Video: Seeing the Whole Season: How Continuous Crop Modeling Is Changing Breeding

Plant breeding has long been shaped by snapshots. A walk through a plot. A single set of notes. A yield check at the end of the season. But crops do not grow in moments. They change every day.

In this conversation, Gary Nijak of AerialPLOT explains how continuous crop modeling is changing the way breeders see, measure, and select plants by capturing growth, stress, and recovery across the entire season, not just at isolated points in time.

Nijak breaks down why point-in-time observations can miss critical performance signals, how repeated, season-long data collection removes the human bottleneck in breeding, and what becomes possible when every plot is treated as a living data set. He also explores how continuous modeling allows breeding programs to move beyond vague descriptors and toward measurable, repeatable insights that connect directly to on-farm outcomes.
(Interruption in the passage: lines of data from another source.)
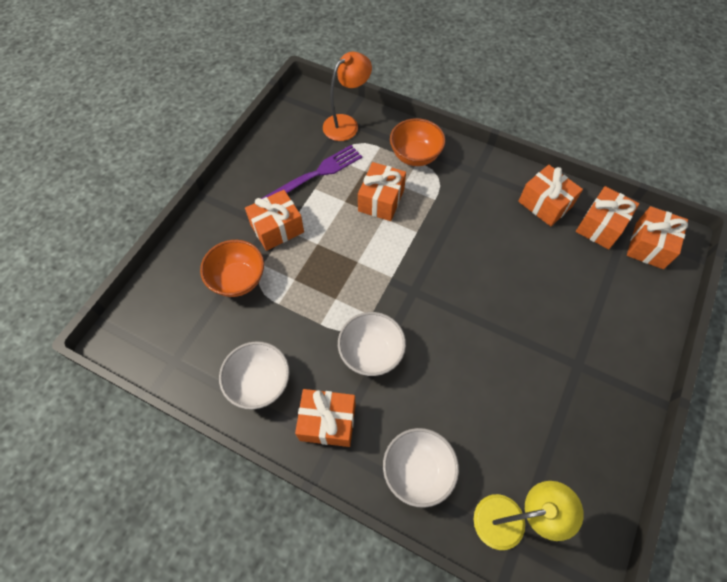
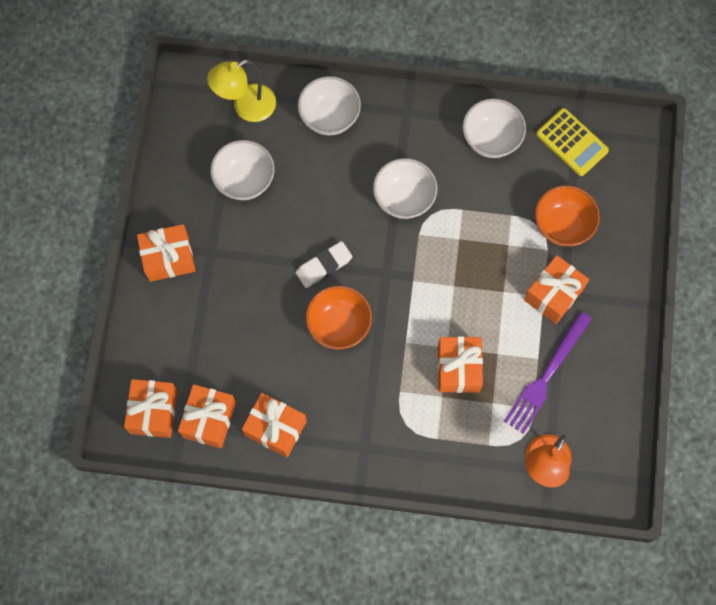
camera: 160 degrees right, 10 degrees up
(185, 351) = (572, 142): none -> yellow calculator
(327, 422) = (418, 128): orange gift -> orange gift (168, 258)
(415, 156) = (442, 445): orange bowl -> orange bowl (339, 325)
(469, 316) = (324, 266): none -> white eraser
(529, 429) = (244, 180): none -> white bowl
This conversation explores:

• What continuous crop modeling is and how it works

• Why traditional field observations fall short over a full growing season

• How scale and repeated measurement change breeding decisions

• What “digital twins” of plots mean for selection and performance

• Why data, not hardware, is driving the next shift in breeding innovation As data-driven breeding moves from research into real-world programs, this discussion offers a clear look at how seeing the whole season is reshaping value for breeders, seed companies, and farmers, and why this may be only the beginning.